WORK TO COMPLETE:
A – In the Cisco E2500 thread, which port on the 2500 router is the wire from the switch supposed to plug into?
B – Reproduce the passage of the Cisco E2500 thread starting at "The problem is" and ending at "the requested info.".

PAGE EXCERPT:
================
# Wireless Problems with Cisco E2500



## zehaus (Jul 15, 2011)

Hey, 

My network is a bit muddled but I have a Comcast Cable modem going to an old linksys router which then goes to 4 switches. One of those switches then sends my wired connection to my part of the house (big old student housing) which connects ok. (wired.txt)

The problem is when I plug my new Cisco E2500 into the wired connection - and then connect to that or use the wireless - I am local only even after factory reset. (wireless.txt) I attached the requested info.

Thanks for any help your able to offer.


----------



## lorjack (Nov 15, 2007)

Make sure you have the wires hooked up correctly. The wire coming from the switch should plug into one of the LAN ports on your 2500 router. You'll also have to log into the new router and disable DHCP.


----------



## zehaus (Jul 15, 2011)
================
(Saved data entries)

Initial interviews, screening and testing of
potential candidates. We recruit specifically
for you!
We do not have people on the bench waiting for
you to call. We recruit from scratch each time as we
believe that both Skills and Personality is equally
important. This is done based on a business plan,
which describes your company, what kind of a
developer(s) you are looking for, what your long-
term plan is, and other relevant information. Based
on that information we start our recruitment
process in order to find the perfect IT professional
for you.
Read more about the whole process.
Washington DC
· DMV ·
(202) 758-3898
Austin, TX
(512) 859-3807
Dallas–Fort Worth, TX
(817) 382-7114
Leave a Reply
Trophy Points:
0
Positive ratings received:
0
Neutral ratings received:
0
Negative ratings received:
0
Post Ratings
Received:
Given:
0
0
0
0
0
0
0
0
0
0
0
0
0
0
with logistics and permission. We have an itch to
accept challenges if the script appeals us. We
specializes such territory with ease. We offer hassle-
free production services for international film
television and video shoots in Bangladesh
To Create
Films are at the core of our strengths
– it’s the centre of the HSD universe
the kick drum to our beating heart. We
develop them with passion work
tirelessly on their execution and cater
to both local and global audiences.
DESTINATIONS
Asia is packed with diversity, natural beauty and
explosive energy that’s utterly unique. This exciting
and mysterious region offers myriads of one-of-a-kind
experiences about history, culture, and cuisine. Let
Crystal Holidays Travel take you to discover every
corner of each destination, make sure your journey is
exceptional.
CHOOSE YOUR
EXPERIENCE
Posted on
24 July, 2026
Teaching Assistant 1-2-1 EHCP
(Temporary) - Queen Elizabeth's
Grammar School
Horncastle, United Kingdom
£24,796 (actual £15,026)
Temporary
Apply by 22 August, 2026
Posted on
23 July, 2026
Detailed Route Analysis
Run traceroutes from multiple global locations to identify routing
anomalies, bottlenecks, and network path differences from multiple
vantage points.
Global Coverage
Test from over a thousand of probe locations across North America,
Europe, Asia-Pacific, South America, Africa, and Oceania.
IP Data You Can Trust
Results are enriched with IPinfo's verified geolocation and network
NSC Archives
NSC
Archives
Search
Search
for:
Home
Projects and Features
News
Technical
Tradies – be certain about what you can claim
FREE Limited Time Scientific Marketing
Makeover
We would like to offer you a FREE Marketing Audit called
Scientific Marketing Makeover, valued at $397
================
OUTPUTS FOR THE TASKS:
A – It should plug into one of the LAN ports on the 2500 router.

B –
The problem is when I plug my new Cisco E2500 into the wired connection - and then connect to that or use the wireless - I am local only even after factory reset. (wireless.txt) I attached the requested info.